Australia blames Russian hackers for Medibank medical records theft

They have been drip-feeding the stolen data to a dark web forum, singling out hundreds of potentially compromising records

Photo: AFP
Photo: AFP


Published: Fri 11 Nov 2022, 10:27 AM

Last updated: Fri 11 Nov 2022, 11:14 AM

Russian hackers were behind a cyberattack on a major Australian healthcare company that breached the data of 9.7 million people, including the country's prime minister, Australian police said on Friday.

The hackers started leaking the data earlier this week after Medibank — the country's largest health insurer — refused to pay a AU$15 million ($9.7 million) ransom.

Australian Federal Police commissioner Reece Kershaw blamed the attack on Russia-based "cyber criminals".

"We believe those responsible for the breach are in Russia," he told reporters.

"Our intelligence points to a group of loosely affiliated cyber criminals who are likely responsible for past significant breaches across the world."

The hackers have been drip-feeding the stolen data to a dark web forum, singling out hundreds of potentially compromising records related to drug addiction, alcohol abuse and sexually transmitted infections.

Kershaw said the hackers also appeared to be supported by people living outside Russia.

"These cyber criminals are operating like a business with affiliates and associates who are supporting the business ... We also believe that some affiliates may be in other countries."

He added that the Australian police would be working with Interpol and seeking the cooperation of their counterparts in Russia.

"We'll be holding talks with Russian law enforcement about these individuals."

"Russia benefits from the intelligence sharing and data shared through Interpol, and with that comes responsibilities and accountability."

In the past, Australia has repeatedly condemned the Russia-Ukraine conflict and has provided Kyiv with millions of dollars in aid and military equipment.

Australia's foreign intelligence agency in April warned that backing Ukraine could open the country up to reprisals from Russian hackers.

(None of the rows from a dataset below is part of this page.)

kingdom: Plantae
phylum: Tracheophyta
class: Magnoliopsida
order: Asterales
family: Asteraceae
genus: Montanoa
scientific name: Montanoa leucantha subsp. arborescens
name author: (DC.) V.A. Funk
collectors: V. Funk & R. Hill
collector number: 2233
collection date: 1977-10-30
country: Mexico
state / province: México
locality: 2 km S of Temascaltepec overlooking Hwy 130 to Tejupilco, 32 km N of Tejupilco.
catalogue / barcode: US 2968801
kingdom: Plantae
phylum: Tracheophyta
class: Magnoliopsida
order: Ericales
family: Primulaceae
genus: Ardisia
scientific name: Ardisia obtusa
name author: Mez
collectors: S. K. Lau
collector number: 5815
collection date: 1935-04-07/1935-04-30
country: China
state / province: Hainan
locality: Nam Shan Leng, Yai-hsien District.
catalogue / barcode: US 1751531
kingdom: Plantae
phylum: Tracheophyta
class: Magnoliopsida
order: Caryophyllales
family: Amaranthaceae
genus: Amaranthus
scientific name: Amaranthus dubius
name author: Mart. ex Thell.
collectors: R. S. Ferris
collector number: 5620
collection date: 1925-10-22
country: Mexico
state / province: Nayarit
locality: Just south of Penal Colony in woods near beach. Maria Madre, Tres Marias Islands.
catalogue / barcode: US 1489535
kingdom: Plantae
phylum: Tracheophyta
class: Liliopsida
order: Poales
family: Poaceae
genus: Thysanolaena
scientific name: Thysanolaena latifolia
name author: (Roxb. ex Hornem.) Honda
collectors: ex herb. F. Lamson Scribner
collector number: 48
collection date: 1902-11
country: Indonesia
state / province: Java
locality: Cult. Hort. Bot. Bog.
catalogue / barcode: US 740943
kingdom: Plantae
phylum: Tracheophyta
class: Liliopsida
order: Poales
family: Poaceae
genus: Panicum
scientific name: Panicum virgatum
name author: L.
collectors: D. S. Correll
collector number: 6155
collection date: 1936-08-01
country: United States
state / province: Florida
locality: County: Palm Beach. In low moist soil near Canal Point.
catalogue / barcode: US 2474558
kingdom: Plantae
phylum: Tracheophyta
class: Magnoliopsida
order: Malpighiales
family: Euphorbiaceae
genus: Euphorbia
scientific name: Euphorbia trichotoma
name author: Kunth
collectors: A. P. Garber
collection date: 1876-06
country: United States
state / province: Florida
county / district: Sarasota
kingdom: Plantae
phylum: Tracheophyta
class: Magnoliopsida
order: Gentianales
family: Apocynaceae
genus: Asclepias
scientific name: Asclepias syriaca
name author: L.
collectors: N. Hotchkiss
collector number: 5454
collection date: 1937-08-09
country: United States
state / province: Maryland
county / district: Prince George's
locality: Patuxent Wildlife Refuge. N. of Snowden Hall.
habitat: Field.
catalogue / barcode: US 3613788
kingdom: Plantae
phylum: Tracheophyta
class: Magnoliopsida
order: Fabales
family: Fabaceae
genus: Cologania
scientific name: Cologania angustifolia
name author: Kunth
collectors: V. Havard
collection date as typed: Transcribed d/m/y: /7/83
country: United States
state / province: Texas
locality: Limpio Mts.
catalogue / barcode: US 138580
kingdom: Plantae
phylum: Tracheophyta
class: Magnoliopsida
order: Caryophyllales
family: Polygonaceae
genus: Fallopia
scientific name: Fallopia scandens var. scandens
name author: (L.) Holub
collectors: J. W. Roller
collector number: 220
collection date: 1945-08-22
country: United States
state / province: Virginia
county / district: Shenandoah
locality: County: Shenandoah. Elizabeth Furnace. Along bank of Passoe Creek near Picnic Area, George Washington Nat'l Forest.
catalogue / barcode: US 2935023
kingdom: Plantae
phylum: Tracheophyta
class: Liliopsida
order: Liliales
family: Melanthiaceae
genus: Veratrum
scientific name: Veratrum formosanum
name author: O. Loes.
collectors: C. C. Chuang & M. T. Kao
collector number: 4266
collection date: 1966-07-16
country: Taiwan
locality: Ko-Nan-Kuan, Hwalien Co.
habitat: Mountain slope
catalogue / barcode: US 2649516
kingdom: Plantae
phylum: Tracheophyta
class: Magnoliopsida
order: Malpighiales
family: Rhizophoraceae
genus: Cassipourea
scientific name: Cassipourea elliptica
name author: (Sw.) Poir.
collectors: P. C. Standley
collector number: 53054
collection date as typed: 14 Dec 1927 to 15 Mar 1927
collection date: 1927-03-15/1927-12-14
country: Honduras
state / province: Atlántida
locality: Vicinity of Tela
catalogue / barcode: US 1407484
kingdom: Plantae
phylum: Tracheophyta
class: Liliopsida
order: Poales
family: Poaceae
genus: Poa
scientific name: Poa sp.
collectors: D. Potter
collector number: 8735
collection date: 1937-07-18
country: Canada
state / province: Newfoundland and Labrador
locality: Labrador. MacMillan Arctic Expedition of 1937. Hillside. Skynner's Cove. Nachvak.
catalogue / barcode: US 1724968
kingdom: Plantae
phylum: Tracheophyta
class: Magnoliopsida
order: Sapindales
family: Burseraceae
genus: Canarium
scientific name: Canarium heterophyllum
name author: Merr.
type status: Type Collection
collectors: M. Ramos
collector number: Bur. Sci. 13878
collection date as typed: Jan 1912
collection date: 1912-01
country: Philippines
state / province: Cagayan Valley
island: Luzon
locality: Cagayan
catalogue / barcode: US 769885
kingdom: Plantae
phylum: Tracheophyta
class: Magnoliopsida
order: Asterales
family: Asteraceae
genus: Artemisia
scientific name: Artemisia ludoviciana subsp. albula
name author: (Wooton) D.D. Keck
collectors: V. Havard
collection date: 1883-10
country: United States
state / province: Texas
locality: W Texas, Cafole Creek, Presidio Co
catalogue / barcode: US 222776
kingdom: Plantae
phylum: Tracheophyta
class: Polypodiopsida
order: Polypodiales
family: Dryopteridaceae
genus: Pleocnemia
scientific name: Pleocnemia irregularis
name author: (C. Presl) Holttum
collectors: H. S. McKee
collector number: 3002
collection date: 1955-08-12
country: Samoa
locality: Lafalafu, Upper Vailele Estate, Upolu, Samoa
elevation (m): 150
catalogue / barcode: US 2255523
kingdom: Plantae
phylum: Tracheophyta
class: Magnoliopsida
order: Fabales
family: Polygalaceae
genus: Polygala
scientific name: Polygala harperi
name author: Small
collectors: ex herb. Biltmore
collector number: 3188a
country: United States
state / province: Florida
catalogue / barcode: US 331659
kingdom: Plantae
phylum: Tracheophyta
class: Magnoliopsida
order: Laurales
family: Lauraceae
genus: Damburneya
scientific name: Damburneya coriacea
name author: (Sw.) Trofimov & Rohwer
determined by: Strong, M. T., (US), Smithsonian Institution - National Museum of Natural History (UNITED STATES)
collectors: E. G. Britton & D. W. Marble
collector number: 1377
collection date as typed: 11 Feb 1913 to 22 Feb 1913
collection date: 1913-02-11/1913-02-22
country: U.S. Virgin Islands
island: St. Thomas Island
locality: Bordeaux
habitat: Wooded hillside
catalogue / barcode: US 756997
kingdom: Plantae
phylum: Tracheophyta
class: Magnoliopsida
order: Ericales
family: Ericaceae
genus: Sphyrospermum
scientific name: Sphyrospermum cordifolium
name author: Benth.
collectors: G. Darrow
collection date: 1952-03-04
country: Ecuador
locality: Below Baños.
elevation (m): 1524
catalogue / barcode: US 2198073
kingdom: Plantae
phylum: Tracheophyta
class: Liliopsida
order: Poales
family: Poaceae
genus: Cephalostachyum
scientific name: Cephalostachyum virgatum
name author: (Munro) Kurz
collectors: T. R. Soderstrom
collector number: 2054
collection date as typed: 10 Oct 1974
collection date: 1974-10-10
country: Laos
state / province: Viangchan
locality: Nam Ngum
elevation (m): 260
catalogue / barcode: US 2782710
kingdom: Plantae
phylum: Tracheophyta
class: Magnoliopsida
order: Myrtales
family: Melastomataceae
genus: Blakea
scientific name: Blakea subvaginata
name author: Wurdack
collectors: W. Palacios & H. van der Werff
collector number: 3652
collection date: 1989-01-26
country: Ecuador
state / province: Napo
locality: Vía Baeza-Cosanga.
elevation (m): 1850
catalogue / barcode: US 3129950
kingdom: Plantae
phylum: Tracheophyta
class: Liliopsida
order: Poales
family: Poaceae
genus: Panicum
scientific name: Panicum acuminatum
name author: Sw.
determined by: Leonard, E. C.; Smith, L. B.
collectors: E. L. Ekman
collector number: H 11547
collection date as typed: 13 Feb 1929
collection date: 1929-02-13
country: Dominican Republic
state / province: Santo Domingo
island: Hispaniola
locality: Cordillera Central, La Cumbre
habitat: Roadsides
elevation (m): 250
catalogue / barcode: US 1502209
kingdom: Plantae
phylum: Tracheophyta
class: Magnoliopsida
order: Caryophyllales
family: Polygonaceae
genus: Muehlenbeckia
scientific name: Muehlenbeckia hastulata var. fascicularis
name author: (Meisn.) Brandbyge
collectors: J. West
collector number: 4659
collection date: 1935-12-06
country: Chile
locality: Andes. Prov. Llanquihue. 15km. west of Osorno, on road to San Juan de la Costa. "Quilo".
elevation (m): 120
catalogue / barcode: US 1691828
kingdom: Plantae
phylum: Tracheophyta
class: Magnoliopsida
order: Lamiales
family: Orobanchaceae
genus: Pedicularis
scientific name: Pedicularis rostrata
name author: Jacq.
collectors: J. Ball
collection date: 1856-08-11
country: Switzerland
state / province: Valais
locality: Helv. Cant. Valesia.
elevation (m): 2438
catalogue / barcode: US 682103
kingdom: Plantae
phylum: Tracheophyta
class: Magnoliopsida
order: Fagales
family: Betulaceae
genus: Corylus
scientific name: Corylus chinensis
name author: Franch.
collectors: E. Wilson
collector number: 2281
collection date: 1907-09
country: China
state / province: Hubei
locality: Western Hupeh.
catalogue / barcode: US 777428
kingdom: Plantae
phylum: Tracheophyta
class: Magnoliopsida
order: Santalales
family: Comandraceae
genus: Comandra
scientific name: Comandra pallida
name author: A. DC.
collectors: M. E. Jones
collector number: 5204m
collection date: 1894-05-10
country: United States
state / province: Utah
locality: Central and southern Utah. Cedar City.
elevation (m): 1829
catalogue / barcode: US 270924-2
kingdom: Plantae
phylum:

"Russian-aligned cybercrime groups have threatened to conduct cyber operations in retaliation for perceived cyber offensives against the Russian government," the Australian Signals Directorate said in an advisory note.

"Some groups have also threatened to conduct cyber operations against countries and organisations providing material support to Ukraine."

Kershaw said police also knew the identities of the hackers, but refused to name them.

Cybersecurity analysts have suggested they could be linked to Russian hacker group REvil.

REvil — an amalgam of ransomware and evil — was reportedly dismantled by Russian authorities earlier this year, after the former extracted an $11 million ransom from JBS Foods, a major food conglomerate.

Australian National University cybersecurity expert Thomas Haines said tracking the hackers down was the easiest part for police.

"It's unusual for hackers to cover their tracks so well that you don't know where they came from ... but there are certain areas of the world where the ability to apply any pressure is effectively zero," he told AFP.

Kershaw said Australian police were taking "covert measures" to bring the hackers to justice.

"To the criminals, you know we know who you are," he said.

"The Australian Federal Police has some significant runs on the scoreboard when it comes to bringing overseas offenders back to Australia to face the justice system."

On Thursday night, Home Affairs minister Clare O'Neil said the "smartest and toughest" people in Australia were hunting down the hackers.

In a taunting reply posted to the dark web early on Friday morning, the hackers said: "We always keep our word."

"We should post this data, because nobody will believe us in the future."